== TAREA REQUERIDA A ==
Reproduce sin cambios el fragmento del pasaje sobre Festo que comienza con las palabras que contienen "A diferencia de" y termina con "(Hechos 25, 4 ss).".
== TAREA REQUERIDA B ==
Según el pasaje sobre Festo, ¿cuántos días después de tomar posesión de su cargo subió Festo de Cesarea a Jerusalén?
== TAREA REQUERIDA C ==
Enumera todas las personas que se nombran en el pasaje sobre Festo.

== PASAJE DADO ==
/---

Pablo, el judío de Tarso (LXVII)

Domingo, 21 de Enero de 2018
DE CESAREA A ROMA (III): En Cesarea (II): ante Festo

A diferencia de Félix, Festo no tenía ninguna experiencia en asuntos judíos. Esa circunstancia lo convertía en especialmente susceptible de ser manipulado. Cuando, tres días después de haber tomado posesión de su cargo, Festo subió de Cesarea a Jerusalén, un grupo de representantes del sanhedrín compareció ante él con la intención de que trasladara a Pablo a la Ciudad santa para ser juzgado. La fuente lucana indica que su objetivo real era apoderarse del apóstol por el camino y darle muerte (Hechos 25, 3). La respuesta de Festo fue desalentadora para los enemigos judíos de Pablo porque indicó – con muy buen criterio, por otra parte - que no estaba dispuesto a trasladarlo a Jerusalén porque eso implicaría un traslado y porque él mismo no iba a prolongar su estancia en Jerusalén. Con todo, sí estaba dispuesto a que se reabriera la causa (Hechos 25, 4 ss).

\---

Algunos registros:

/---

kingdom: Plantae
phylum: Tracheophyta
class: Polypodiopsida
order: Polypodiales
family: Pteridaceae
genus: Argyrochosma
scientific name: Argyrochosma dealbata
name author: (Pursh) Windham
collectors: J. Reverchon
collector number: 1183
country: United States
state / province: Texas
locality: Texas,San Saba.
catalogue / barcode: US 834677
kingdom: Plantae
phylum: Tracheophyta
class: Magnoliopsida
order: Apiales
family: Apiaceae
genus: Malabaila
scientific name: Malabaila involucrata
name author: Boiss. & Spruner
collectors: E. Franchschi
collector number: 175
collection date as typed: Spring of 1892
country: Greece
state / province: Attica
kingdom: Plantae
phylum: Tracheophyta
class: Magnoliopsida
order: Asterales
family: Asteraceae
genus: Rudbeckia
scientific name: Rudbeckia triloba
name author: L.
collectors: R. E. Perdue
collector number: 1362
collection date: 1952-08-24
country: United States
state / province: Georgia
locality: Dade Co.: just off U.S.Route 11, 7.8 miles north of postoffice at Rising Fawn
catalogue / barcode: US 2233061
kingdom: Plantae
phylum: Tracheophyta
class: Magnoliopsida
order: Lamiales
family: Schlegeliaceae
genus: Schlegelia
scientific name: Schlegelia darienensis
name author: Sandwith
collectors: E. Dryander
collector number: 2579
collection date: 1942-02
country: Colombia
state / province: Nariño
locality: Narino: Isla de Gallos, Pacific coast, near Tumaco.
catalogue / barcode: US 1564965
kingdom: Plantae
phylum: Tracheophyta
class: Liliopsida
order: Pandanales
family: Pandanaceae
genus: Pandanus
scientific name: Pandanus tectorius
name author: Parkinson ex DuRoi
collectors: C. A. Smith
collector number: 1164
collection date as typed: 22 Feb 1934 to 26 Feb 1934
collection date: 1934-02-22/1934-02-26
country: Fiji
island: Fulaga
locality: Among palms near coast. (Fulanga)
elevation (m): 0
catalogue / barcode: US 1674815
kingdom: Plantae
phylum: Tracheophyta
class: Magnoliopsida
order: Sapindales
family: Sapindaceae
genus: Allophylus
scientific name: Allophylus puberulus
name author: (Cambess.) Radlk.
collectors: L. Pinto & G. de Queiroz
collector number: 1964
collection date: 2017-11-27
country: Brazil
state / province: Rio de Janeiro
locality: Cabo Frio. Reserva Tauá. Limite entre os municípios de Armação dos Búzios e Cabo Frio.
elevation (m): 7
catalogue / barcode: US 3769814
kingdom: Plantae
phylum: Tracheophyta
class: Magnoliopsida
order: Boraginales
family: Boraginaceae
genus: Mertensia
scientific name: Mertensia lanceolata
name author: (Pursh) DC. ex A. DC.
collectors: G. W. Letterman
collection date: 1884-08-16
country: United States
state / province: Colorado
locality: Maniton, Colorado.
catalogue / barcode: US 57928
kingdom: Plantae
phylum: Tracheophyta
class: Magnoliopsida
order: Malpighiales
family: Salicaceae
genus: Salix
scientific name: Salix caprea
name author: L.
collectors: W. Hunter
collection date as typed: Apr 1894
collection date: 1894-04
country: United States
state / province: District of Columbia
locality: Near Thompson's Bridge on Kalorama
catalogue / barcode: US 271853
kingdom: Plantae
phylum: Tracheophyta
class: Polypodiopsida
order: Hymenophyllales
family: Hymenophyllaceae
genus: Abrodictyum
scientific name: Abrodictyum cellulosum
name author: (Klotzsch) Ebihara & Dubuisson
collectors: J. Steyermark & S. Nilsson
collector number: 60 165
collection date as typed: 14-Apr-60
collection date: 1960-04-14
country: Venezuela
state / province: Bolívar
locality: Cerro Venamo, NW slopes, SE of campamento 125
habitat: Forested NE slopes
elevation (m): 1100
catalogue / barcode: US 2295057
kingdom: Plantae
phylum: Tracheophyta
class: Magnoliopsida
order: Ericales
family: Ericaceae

\---

== RESPUESTA CORRECTA A ==
A diferencia de Félix, Festo no tenía ninguna experiencia en asuntos judíos. Esa circunstancia lo convertía en especialmente susceptible de ser manipulado. Cuando, tres días después de haber tomado posesión de su cargo, Festo subió de Cesarea a Jerusalén, un grupo de representantes del sanhedrín compareció ante él con la intención de que trasladara a Pablo a la Ciudad santa para ser juzgado. La fuente lucana indica que su objetivo real era apoderarse del apóstol por el camino y darle muerte (Hechos 25, 3). La respuesta de Festo fue desalentadora para los enemigos judíos de Pablo porque indicó – con muy buen criterio, por otra parte - que no estaba dispuesto a trasladarlo a Jerusalén porque eso implicaría un traslado y porque él mismo no iba a prolongar su estancia en Jerusalén. Con todo, sí estaba dispuesto a que se reabriera la causa (Hechos 25, 4 ss).

== RESPUESTA CORRECTA B ==
Tres días después.

== RESPUESTA CORRECTA C ==
Pablo, Félix, Festo